[TASKS AND EXERCISES]:
1) Set down the passage on Hugh Boyd from "Hugh Boyd (1746–1794)" through "name of Boyd.", inclusive, copying every word as it appears.
2) Extend the biography of Hugh Boyd, picking up right after its final sentence.

------ SUPPLIED PASSAGE ------

Hugh Boyd (1746–1794) was an Irish essayist.

==Biography==
Boyd was the second son of Alexander Macauley of County Antrim, Ireland, and Miss Boyd of Ballycastle in the same county. He was born at Ballycastle in October 1746, and showed precocious talents. He was sent to Dr. Ball's celebrated school at Dublin, and at the age of fourteen entered Trinity College, Dublin. He became M.A. in 1765, and would have entered the army, but his father's somewhat sudden death left him unprovided for. He accordingly chose the law for a profession, and went to London. There he became acquainted with Goldsmith and with Garrick. His wit and talents and his reputed skill at chess soon brought him into the best society. In 1767 he married Frances Morphy, and on the death of his maternal grandfather he took the name of Boyd.

After a visit to Ireland in 1768, during which he wrote some political letters in the Dublin journals, he lived at various places in and near London, his time and talents being devoted to literature, politics, and legal studies. During these years in London Boyd was a frequent contributor to the Public Advertiser and other journals, and was in close intimacy with the circle of Burke and Reynolds. In 1774 he began to work harder at the law, and also attended the commons' debates, which he wrote down from memory with extraordinary accuracy. In 1775 he was admitted to St John's College, Cambridge. Another visit to Ireland took place in 1776, on the occasion of an election for Antrim, the candidate for which he supported by a series of able letters under the signature of "A Freeholder".

------ DATA SHOWN ------

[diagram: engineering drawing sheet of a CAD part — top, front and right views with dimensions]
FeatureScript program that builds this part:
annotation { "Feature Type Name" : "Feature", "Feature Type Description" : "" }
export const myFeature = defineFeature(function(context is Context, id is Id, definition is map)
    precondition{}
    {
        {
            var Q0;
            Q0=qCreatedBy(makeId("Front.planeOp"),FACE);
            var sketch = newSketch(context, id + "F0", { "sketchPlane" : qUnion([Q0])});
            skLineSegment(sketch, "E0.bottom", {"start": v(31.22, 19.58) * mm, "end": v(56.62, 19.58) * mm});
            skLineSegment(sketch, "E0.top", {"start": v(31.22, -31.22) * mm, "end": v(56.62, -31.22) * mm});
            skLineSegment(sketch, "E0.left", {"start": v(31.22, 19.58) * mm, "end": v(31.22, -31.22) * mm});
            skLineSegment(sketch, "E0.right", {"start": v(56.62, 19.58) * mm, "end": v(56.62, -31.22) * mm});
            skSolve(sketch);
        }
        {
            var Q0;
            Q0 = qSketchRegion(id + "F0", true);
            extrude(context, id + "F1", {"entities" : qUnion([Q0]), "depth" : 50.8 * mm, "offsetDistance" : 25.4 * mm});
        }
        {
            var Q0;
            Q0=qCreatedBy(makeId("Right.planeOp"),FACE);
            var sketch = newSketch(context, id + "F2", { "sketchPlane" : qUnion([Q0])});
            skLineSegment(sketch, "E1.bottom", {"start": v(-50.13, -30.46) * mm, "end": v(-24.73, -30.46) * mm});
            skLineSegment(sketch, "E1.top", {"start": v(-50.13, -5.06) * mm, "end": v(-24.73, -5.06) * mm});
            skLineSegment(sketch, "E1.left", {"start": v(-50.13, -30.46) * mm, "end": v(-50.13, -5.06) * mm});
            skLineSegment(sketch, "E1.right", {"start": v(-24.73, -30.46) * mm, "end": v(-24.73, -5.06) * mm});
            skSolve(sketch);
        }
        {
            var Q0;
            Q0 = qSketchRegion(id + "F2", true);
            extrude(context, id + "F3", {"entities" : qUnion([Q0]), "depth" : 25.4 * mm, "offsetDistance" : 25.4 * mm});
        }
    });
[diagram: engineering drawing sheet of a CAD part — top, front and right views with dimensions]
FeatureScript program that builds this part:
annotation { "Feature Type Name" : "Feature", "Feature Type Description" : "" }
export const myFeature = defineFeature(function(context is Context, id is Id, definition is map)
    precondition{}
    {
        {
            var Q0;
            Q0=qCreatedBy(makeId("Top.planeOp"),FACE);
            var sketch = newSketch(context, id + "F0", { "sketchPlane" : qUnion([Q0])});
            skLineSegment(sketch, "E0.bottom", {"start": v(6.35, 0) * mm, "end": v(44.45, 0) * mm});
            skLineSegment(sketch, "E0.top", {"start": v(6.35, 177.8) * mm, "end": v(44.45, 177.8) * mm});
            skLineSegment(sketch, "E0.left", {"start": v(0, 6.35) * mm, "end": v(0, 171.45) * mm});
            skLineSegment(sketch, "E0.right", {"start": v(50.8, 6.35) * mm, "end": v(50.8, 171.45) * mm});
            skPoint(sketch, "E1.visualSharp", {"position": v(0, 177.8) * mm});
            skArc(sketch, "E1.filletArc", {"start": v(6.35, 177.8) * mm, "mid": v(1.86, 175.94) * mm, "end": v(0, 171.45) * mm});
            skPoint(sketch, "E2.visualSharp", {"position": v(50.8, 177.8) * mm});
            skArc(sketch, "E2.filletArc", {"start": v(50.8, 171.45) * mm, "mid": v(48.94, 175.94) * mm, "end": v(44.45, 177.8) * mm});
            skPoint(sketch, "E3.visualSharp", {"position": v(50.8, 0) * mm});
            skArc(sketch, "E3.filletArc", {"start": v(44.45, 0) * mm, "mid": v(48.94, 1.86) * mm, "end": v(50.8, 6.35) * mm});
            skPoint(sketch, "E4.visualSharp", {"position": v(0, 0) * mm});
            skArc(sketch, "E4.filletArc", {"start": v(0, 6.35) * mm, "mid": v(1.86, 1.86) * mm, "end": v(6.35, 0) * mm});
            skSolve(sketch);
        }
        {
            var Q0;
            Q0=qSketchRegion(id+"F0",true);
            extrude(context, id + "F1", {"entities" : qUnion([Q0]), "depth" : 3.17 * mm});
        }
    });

------

[RESPONSES]:
1)
Hugh Boyd (1746–1794) was an Irish essayist.

==Biography==
Boyd was the second son of Alexander Macauley of County Antrim, Ireland, and Miss Boyd of Ballycastle in the same county. He was born at Ballycastle in October 1746, and showed precocious talents. He was sent to Dr. Ball's celebrated school at Dublin, and at the age of fourteen entered Trinity College, Dublin. He became M.A. in 1765, and would have entered the army, but his father's somewhat sudden death left him unprovided for. He accordingly chose the law for a profession, and went to London. There he became acquainted with Goldsmith and with Garrick. His wit and talents and his reputed skill at chess soon brought him into the best society. In 1767 he married Frances Morphy, and on the death of his maternal grandfather he took the name of Boyd.

2)
Financial pressures eventually forced him to seek paid employment, and in 1781 he accepted the appointment of secretary to Lord Macartney, when that officer was nominated governor of Madras. Boyd now applied himself sedulously to the study of Indian affairs. Not long after his arrival at Madras he conducted a mission from the governor to the king of Kandy in Ceylon, requiring that potentate's assistance against the Dutch. On his return the vessel in which he sailed was captured by the French, and he became a prisoner for some months at the isle of Bourbon. Returning at length to India he lived for some time at Calcutta, and eventually was appointed master-attendant at Madras. In 1792 Boyd conducted a paper called the Madras Courier, and the following year projected the Indian Observer, being papers on morals and literature; and started a weekly paper, Hircarrah (i.e. messenger), as a vehicle for the essays. In 1794, he proposed to publish by subscription an account of his embassy to Kandy, and had actually begun the work when he was carried off by an attack of fever. He died on 19 October 1794.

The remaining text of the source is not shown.